In the event that the Plan terminates under circumstances described in Section 16(c)(i) above, reserved shares remaining as of the termination date shall be sold to Participants on a pro rata basis, based on the relative value of their cash account balances in the Plan as of the termination date.

17.    Notices. All notices or other communications by a Participant to the Company under or in connection with the Plan shall be deemed to have been duly given when received in the form specified by the Company at the location, or by the person, designated by the Company for the receipt thereof.

18.    Expenses of the Plan. All costs and expenses incurred in administering the Plan shall be paid by the Company, except that any stamp duties or transfer taxes applicable to participation in the Plan may be charged to the account of such Participant by the Company.

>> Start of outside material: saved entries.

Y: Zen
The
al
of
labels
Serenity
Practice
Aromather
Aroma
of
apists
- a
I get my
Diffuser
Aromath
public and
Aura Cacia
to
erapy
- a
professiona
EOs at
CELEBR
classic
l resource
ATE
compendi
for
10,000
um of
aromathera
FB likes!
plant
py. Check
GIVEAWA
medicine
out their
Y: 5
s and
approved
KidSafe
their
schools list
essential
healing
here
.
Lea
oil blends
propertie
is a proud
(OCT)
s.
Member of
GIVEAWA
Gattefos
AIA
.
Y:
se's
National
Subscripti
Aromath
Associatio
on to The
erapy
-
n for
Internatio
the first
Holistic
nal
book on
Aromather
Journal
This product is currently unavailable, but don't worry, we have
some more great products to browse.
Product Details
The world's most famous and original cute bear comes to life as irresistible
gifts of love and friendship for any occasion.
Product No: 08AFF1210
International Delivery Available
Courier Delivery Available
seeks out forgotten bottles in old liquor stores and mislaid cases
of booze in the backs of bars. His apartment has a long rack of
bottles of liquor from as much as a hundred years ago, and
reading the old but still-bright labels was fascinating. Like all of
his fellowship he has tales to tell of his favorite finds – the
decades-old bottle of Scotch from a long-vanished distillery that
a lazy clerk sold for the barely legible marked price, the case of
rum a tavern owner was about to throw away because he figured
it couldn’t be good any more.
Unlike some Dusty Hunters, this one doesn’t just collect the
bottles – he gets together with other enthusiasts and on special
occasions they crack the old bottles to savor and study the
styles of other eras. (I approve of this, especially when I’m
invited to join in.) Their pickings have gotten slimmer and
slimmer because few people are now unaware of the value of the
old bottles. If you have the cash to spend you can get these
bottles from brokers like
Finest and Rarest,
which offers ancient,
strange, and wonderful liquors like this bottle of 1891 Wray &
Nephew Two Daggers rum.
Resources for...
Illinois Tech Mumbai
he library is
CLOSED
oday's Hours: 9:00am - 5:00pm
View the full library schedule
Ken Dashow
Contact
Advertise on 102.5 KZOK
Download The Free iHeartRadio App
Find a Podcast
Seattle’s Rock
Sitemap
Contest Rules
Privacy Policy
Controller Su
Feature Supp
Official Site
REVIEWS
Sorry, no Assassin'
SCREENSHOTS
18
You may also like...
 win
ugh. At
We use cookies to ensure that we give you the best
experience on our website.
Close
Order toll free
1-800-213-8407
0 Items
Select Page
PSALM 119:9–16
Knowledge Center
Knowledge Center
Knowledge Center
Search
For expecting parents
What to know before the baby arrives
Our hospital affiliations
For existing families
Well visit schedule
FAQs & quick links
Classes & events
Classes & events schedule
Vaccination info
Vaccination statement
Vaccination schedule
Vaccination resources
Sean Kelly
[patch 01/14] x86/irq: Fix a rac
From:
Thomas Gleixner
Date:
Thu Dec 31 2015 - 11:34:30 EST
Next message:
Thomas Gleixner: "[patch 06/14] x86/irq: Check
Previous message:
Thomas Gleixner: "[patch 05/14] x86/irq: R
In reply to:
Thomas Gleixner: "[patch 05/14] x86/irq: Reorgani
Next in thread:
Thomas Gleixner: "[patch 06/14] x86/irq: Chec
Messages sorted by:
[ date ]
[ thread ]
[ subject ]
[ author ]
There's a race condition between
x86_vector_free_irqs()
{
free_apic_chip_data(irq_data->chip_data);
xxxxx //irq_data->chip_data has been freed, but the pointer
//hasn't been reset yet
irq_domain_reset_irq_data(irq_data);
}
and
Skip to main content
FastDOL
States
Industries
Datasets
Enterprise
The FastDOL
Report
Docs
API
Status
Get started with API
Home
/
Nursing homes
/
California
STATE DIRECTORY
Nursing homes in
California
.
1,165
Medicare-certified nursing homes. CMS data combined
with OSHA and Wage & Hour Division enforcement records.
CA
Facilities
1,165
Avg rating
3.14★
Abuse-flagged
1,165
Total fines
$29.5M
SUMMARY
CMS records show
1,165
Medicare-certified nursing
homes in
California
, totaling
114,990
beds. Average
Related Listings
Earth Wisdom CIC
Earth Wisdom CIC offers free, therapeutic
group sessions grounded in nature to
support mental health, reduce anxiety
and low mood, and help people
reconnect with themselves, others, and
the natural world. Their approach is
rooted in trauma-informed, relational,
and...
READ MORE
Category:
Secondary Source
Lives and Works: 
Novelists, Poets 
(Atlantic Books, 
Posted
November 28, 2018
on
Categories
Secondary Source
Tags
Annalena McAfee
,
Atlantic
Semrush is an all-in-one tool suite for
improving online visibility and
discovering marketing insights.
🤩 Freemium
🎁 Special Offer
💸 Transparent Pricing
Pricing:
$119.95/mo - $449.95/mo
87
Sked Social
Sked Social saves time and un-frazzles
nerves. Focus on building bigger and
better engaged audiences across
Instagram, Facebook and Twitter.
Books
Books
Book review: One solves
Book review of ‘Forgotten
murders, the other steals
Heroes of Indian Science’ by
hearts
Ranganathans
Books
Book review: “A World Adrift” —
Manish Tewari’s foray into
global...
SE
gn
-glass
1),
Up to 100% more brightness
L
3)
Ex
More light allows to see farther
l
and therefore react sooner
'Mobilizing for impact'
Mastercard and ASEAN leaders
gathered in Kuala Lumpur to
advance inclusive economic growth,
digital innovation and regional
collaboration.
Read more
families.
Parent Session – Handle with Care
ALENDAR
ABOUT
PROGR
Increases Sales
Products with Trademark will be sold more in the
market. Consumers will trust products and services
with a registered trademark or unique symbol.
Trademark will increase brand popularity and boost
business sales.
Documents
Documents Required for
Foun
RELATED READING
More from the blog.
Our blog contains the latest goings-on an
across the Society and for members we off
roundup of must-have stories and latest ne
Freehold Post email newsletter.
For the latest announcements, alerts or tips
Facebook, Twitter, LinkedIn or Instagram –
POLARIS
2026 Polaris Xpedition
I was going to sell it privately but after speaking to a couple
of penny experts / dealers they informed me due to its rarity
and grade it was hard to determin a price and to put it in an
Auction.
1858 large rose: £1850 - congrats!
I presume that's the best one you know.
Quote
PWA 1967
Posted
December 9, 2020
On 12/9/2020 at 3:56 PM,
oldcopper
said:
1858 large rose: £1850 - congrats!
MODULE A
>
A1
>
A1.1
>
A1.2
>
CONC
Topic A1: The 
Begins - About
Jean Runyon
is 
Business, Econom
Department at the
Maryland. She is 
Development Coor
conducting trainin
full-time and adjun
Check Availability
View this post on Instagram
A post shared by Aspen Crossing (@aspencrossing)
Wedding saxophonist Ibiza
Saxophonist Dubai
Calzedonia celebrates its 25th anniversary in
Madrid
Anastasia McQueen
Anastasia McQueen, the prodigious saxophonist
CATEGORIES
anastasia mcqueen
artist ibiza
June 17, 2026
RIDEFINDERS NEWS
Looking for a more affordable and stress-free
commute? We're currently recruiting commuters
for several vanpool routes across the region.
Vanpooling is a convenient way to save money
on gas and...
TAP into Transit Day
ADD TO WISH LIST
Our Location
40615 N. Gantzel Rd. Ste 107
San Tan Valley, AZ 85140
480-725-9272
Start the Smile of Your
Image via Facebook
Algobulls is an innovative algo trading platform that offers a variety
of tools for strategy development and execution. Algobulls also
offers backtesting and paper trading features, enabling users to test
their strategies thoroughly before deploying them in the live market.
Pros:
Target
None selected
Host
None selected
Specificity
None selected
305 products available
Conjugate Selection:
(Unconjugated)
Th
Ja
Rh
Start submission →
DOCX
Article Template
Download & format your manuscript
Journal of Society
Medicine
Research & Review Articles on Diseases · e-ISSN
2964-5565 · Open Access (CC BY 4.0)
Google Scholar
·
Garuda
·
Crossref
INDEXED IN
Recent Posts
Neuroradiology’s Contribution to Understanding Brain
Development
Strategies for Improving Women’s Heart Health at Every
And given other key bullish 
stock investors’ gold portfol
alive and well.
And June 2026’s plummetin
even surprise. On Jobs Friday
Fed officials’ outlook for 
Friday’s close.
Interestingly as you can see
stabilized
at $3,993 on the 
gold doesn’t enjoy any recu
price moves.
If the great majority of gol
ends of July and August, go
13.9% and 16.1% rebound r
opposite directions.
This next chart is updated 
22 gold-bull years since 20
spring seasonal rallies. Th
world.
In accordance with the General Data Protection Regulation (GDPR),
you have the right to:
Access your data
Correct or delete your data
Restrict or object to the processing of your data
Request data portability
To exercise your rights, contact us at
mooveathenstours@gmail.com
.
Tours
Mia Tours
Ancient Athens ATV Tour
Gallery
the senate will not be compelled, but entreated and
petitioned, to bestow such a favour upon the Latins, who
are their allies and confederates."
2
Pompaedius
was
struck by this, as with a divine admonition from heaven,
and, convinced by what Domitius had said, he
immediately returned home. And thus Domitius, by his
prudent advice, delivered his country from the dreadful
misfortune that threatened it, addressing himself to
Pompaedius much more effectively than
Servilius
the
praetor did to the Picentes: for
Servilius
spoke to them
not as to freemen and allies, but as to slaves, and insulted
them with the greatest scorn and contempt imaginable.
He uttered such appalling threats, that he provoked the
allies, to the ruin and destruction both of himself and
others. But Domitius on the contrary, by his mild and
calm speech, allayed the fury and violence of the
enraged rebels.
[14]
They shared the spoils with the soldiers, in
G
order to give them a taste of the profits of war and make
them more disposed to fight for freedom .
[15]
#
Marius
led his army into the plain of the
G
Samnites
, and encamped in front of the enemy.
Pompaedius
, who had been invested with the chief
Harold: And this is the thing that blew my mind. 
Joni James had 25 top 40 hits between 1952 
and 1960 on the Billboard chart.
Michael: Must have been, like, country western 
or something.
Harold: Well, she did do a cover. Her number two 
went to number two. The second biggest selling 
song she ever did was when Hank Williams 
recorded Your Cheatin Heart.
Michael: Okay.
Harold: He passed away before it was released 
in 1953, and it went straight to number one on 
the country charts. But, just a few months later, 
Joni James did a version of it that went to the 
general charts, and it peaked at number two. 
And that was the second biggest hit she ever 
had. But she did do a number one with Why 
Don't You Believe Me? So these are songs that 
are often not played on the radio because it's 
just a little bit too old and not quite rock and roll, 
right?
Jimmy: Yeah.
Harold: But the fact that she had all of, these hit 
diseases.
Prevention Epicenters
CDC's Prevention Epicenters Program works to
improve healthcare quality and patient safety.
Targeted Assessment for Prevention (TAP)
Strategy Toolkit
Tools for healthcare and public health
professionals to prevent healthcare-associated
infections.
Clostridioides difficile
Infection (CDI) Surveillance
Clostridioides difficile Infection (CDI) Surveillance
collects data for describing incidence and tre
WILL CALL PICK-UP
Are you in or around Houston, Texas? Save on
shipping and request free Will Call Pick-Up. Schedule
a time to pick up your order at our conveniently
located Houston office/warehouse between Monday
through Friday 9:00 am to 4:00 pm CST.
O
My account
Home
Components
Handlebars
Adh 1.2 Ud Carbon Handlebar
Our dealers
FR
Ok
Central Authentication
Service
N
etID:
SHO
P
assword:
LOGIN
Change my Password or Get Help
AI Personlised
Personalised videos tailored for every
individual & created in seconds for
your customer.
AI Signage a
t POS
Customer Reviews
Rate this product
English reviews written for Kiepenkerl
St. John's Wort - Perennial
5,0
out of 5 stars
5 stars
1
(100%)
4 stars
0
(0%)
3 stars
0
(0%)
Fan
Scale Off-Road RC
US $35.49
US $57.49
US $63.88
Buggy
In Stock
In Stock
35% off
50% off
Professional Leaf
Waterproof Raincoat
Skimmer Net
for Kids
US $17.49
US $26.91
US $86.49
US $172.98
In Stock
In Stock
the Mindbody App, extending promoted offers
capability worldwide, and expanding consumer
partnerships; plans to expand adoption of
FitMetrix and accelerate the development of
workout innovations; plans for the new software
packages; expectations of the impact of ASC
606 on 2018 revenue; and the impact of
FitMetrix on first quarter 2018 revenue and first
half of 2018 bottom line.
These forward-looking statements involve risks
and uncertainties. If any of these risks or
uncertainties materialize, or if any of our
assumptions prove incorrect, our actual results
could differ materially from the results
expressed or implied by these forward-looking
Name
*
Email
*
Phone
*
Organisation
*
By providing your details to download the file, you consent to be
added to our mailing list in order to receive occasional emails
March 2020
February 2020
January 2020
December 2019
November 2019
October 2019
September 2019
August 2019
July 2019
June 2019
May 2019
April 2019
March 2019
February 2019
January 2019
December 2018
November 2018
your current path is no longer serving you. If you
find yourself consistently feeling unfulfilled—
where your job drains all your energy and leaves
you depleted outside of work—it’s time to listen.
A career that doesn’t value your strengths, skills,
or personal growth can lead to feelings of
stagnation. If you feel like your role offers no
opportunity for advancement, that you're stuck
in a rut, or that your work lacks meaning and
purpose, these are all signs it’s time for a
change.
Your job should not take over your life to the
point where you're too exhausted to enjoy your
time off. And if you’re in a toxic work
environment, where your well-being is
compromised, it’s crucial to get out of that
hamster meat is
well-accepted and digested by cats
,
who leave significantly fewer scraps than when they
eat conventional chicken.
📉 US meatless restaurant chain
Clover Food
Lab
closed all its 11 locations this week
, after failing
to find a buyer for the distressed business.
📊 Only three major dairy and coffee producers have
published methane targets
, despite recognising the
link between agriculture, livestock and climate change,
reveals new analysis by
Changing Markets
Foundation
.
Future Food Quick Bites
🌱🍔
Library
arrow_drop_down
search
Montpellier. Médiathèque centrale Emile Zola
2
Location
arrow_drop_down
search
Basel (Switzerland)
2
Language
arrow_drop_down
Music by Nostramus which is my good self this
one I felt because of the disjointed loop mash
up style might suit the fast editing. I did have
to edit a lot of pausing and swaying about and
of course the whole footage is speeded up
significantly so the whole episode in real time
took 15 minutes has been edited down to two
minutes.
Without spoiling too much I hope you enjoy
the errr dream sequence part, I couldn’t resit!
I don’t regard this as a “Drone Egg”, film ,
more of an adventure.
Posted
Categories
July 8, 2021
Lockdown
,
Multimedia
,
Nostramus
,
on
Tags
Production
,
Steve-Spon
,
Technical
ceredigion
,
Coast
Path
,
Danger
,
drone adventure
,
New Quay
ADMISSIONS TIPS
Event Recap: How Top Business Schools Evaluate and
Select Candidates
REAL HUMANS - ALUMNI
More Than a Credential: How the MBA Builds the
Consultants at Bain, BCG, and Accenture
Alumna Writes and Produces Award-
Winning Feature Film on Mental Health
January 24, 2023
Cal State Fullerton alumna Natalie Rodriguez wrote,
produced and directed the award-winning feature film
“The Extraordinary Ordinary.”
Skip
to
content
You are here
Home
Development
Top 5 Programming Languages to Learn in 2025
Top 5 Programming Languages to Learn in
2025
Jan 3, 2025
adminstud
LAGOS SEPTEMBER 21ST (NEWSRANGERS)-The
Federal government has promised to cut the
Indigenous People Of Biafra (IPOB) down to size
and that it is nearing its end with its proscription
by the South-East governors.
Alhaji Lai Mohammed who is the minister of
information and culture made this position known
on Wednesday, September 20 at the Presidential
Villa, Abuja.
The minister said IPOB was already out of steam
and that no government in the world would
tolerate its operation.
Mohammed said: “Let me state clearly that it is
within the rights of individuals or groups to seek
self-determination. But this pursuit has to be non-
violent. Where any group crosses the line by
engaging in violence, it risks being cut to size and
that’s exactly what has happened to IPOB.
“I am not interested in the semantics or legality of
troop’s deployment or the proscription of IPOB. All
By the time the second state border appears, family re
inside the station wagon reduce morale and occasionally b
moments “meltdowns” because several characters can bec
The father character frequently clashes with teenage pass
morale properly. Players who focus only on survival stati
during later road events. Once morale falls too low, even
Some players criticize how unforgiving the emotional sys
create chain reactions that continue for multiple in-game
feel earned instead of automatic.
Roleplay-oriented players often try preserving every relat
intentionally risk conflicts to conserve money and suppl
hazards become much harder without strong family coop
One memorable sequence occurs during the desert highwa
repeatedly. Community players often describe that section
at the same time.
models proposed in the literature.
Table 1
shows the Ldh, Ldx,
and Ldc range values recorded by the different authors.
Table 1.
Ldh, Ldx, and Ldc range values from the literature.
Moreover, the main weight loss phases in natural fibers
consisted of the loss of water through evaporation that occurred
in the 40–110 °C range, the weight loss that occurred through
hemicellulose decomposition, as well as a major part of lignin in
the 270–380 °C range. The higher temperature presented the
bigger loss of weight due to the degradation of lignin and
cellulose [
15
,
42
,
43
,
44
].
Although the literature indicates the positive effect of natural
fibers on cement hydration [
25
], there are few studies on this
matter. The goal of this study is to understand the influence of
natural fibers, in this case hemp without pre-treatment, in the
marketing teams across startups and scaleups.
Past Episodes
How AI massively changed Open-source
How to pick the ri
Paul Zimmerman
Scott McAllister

19.    No Employment Rights. The Plan does not, directly or indirectly, create any right for the benefit of any employee or class of employees to purchase any shares under the Plan, or create in any employee or class of employees any right with respect to continuation of employment by the Company or any Subsidiary, and it shall not be deemed to interfere in any way with the right of the Company or any Subsidiary to terminate, or otherwise modify, an employee’s employment at any time.

20.    Applicable Law. The internal laws of the State of Delaware shall govern all matters relating to this Plan except to the extent (if any) superseded by the laws of the United States.

21.    Additional Restrictions of Rule 16b-3. The terms and conditions of options granted hereunder to, and the purchase of shares by, persons subject to Section 16 of the Exchange Act shall comply with the applicable provisions of Rule 16b-3. This Plan shall be deemed to contain, and such options shall contain, and the shares issued upon exercise thereof shall be subject to, such additional conditions and restrictions as may be required by Rule 16b-3 to qualify for the maximum exemption from Section 16 of the Exchange Act with respect to Plan transactions.

22.    Effective Date. The Plan will become effective on [            ].